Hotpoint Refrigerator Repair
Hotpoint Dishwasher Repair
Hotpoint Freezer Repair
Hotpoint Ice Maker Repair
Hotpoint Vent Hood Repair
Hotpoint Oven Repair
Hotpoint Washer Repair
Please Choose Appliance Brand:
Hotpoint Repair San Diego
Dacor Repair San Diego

▶ [THE TASK] Turn the lines of the records above into a JSON list of strings, with each line as its own string and any blank lines omitted.

▶ [ANSWER TO THIS EXERCISE]
[
  "Hotpoint Refrigerator Repair",
  "Hotpoint Dishwasher Repair",
  "Hotpoint Freezer Repair",
  "Hotpoint Ice Maker Repair",
  "Hotpoint Vent Hood Repair",
  "Hotpoint Oven Repair",
  "Hotpoint Washer Repair",
  "Please Choose Appliance Brand:",
  "Hotpoint Repair San Diego",
  "Dacor Repair San Diego"
]